**Text provided:**
What Goes Unbuilt to Build a Wall

As every civic-minded American newsreader already knows by now, President Donald Trump has declared a national emergency to re-appropriate a few billion dollars from the defense budget to build a big beautiful wall along America’s southern border. By now you should also know that majorities in both chambers of Congress voted to block the action, but Trump vetoed it, and it seems unlikely that a super-majority in the Senate will be able to override it, and despite some court challenges Trump seems likely to eventually get some wall money.
We commend you for having followed it that closely, but if you’re as obsessively civic-minded a newsreader as we are you might want to know from where those few billions of dollars will likely be re-appropriated.
A couple of intrepid reporters at The Washington Post were curious enough to look into it, and although we’re supposed dismiss their findings as “fake news” from “enemies of the people” their conclusions sound plausible enough to us, and better sourced than what Trump usually has to say about what some people are saying. Much of the report is based on a list that the Defense Department reluctantly released under pressure from Congress that identifies $12.9 billion of military construction projects that been funded but not yet contracted, which according to the convoluted theories of the vaguely written law that Trump is invoking are fair game for presidential re-appropriation. The Pentagon has ruled out defunding the projects they expect to finalize contracts for within the year, which leaves only $4.35 billion available, and Trump has announced he expects to spend $3.6 billion of it on his wall, an a civic-minded newsreader can make an educated guess about which projects are most vulnerable.
There are 10 projects with a combined cost of $403 million slated for Puerto Rico, which has no electoral votes and has long seemed of little concern to Trump, so they seem likely to be slashed. The projects include a school for military children on former Air Force base and improved training for the Puerto Rican National Guard, which previous Defense Departments and congresses had considered important to the national security, but Trump will easily able to explain to the die-hard fans that $403 million worth of wall along a few miles of the southern border is more important than anything that might happen in Puerto Rico.
There’s another $745 million to be had from the European Deterrence Initiative, which includes 23 projects spread throughout Europe and was launched by President Barack Obama back in 2014 after Russia’s assaults on the sovereignty of Ukraine and Crimea, that’s surely a tempting slice of the budget to Trump. He can still tell the die-hard fans that no president has ever been tougher on Russia, and that Russian dictator Vladimir Putin is a nice guy who’d never do anything to hinder American democracy, anything Obama did had to be wrong, and all those supposedly allied countries where the money was being spent are all taking advantage of us and laughing behind our backs. What’s more, none of those countries have any electoral college votes.

**What to do:**
**A)** According to the wall article, why is only $4.35 billion available for re-appropriation rather than the full $12.9 billion?
**B)** Reproduce everything in the wall article from "What Goes Unbuilt" down to "some wall money.".

**Material supplied:**
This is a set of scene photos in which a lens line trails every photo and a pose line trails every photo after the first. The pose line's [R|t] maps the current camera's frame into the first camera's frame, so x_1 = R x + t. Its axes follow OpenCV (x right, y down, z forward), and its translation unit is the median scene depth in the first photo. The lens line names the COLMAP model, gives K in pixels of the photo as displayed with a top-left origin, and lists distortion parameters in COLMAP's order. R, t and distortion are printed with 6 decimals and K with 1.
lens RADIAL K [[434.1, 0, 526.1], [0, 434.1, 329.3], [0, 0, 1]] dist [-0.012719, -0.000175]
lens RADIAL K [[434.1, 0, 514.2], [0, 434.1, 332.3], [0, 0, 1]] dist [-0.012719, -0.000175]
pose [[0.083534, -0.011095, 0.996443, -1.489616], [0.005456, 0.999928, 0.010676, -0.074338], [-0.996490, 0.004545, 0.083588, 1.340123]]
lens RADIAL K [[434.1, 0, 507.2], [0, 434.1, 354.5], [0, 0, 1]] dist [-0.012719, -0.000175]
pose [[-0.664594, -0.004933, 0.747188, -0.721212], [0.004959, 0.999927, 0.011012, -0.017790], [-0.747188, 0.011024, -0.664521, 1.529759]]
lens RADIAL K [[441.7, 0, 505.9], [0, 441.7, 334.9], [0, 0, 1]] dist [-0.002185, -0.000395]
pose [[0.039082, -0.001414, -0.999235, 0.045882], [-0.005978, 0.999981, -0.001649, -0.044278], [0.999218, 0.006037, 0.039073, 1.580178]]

**Solutions for each task:**
**A)** The Pentagon has ruled out defunding the projects it expects to finalize contracts for within the year. That exclusion leaves only $4.35 billion of the $12.9 billion in funded but not yet contracted military construction projects.

**B)**
What Goes Unbuilt to Build a Wall

As every civic-minded American newsreader already knows by now, President Donald Trump has declared a national emergency to re-appropriate a few billion dollars from the defense budget to build a big beautiful wall along America’s southern border. By now you should also know that majorities in both chambers of Congress voted to block the action, but Trump vetoed it, and it seems unlikely that a super-majority in the Senate will be able to override it, and despite some court challenges Trump seems likely to eventually get some wall money.